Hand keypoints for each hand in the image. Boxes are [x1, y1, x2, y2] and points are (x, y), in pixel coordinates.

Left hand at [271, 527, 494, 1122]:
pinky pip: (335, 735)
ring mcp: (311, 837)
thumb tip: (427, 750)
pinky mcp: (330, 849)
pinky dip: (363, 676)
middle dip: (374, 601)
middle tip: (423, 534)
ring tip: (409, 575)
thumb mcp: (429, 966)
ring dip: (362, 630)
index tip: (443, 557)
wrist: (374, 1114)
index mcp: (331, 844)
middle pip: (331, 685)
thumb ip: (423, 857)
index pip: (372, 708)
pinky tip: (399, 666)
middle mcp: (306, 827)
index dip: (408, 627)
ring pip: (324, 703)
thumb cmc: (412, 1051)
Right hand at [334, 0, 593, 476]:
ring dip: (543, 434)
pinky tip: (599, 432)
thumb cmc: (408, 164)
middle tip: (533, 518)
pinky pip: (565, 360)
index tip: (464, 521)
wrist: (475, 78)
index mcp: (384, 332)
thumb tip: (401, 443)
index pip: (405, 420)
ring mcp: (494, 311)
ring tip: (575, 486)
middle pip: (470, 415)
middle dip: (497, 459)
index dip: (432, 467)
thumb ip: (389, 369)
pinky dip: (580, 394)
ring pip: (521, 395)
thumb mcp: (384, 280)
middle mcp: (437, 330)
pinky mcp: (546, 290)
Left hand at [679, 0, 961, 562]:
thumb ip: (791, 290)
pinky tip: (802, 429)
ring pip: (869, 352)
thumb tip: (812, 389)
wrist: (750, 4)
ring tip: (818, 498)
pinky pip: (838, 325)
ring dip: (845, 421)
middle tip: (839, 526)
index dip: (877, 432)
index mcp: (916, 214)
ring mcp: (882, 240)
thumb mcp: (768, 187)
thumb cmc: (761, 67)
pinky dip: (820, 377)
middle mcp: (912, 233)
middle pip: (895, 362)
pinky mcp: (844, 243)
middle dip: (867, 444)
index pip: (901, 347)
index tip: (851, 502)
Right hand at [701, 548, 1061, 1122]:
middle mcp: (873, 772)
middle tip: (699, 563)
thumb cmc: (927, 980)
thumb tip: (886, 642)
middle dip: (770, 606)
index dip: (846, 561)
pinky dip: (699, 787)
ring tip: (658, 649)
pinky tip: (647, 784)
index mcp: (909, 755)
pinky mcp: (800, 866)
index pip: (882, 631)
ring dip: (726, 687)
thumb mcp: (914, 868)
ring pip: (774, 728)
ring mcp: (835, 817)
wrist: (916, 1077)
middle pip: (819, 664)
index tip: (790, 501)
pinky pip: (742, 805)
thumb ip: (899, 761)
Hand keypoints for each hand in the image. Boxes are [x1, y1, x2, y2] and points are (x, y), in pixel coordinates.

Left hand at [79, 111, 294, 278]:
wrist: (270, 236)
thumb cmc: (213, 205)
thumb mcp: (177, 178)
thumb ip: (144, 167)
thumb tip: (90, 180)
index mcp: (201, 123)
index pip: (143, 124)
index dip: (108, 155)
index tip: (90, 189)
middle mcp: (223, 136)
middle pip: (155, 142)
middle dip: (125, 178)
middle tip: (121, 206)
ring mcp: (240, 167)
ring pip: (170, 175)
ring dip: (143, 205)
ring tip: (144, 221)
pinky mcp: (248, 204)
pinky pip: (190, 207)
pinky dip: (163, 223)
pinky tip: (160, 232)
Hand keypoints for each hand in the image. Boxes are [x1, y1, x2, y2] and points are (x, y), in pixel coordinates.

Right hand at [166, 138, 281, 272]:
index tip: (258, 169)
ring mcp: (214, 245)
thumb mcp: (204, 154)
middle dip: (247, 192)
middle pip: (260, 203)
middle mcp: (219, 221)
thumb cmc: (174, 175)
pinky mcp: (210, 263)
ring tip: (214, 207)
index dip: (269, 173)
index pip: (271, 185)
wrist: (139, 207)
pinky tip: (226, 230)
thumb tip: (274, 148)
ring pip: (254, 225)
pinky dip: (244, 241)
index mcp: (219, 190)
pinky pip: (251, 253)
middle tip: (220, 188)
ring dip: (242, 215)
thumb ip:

☆ ☆ ☆ ☆ ☆

Work task |
Copy all of the data above, character for character.

Exercise answer |
Hand keypoints for each hand in the image. Boxes are [x1, y1, x2, y2] and points are (x, y), in pixel coordinates.

Left hand at [271, 527, 494, 1122]:
pinky pip: (335, 735)
ring mcp: (311, 837)
thumb tip: (427, 750)
pinky mcp: (330, 849)
pinky dip: (363, 676)
middle dip: (374, 601)
middle tip: (423, 534)
ring tip: (409, 575)
thumb mcp: (429, 966)
ring dip: (362, 630)
index tip: (443, 557)
wrist: (374, 1114)
index mcp: (331, 844)
middle pip: (331, 685)
thumb ip: (423, 857)
index pip: (372, 708)
pinky tip: (399, 666)
middle mcp: (306, 827)
index dip: (408, 627)
ring pip: (324, 703)
thumb cmc: (412, 1051)
Right hand at [334, 0, 593, 476]:
ring dip: (543, 434)
pinky tip: (599, 432)
thumb cmc: (408, 164)
middle tip: (533, 518)
pinky pip: (565, 360)
index tip: (464, 521)
wrist: (475, 78)
index mcp: (384, 332)
thumb tip: (401, 443)
index pip: (405, 420)
ring mcp: (494, 311)
ring tip: (575, 486)
middle pip: (470, 415)
middle dip: (497, 459)
index dip: (432, 467)
thumb ip: (389, 369)
pinky dip: (580, 394)
ring pip: (521, 395)
thumb mcp: (384, 280)
middle mcp: (437, 330)
pinky mcp: (546, 290)
Left hand at [679, 0, 961, 562]:
thumb ip: (791, 290)
pinky tip: (802, 429)
ring pip: (869, 352)
thumb tip: (812, 389)
wrist: (750, 4)
ring tip: (818, 498)
pinky pip: (838, 325)
ring dip: (845, 421)
middle tip: (839, 526)
index dip: (877, 432)
index mcp: (916, 214)
ring mcp: (882, 240)
thumb mcp: (768, 187)
thumb cmc: (761, 67)
pinky dip: (820, 377)
middle mcp: (912, 233)
middle pip: (895, 362)
pinky mcp: (844, 243)
middle dip: (867, 444)
index pip: (901, 347)
index tip: (851, 502)
Right hand at [701, 548, 1061, 1122]:
middle mcp: (873, 772)
middle tip: (699, 563)
thumb cmc: (927, 980)
thumb tip: (886, 642)
middle dip: (770, 606)
index dip: (846, 561)
pinky dip: (699, 787)
ring tip: (658, 649)
pinky tip: (647, 784)
index mcp: (909, 755)
pinky mcp: (800, 866)
index pip: (882, 631)
ring dip: (726, 687)
thumb mcp: (914, 868)
ring pip: (774, 728)
ring mcp: (835, 817)
wrist: (916, 1077)
middle pip: (819, 664)
index tip: (790, 501)
pinky pip: (742, 805)
thumb ip: (899, 761)
Hand keypoints for each hand in the image. Boxes are [x1, y1, x2, y2] and points are (x, y), in pixel coordinates.

Left hand at [79, 111, 294, 278]:
wrist: (270, 236)
thumb cmc: (213, 205)
thumb mcp: (177, 178)
thumb ip: (144, 167)
thumb tip: (90, 180)
index mcp: (201, 123)
index pip: (143, 124)
index dip: (108, 155)
index tip: (90, 189)
middle mcp: (223, 136)
middle pip: (155, 142)
middle dip: (125, 178)
middle tip: (121, 206)
ring mcp: (240, 167)
ring pip: (170, 175)
ring dip: (143, 205)
ring tip: (144, 221)
pinky mcp: (248, 204)
pinky pip: (190, 207)
pinky dip: (163, 223)
pinky tip: (160, 232)
Hand keypoints for each hand in the image. Boxes are [x1, y1, x2, y2] and points are (x, y), in pixel coordinates.

Right hand at [166, 138, 281, 272]:
index tip: (258, 169)
ring mcp: (214, 245)
thumb mcp: (204, 154)
middle dip: (247, 192)
middle pip: (260, 203)
middle mcp: (219, 221)
thumb cmc: (174, 175)
pinky mcp: (210, 263)
ring tip: (214, 207)
index dip: (269, 173)
index pip: (271, 185)
wrist: (139, 207)
pinky tip: (226, 230)
thumb tip: (274, 148)
ring pip: (254, 225)
pinky dip: (244, 241)
index mcp: (219, 190)
pinky pip: (251, 253)
middle tip: (220, 188)
ring dip: (242, 215)
thumb ip:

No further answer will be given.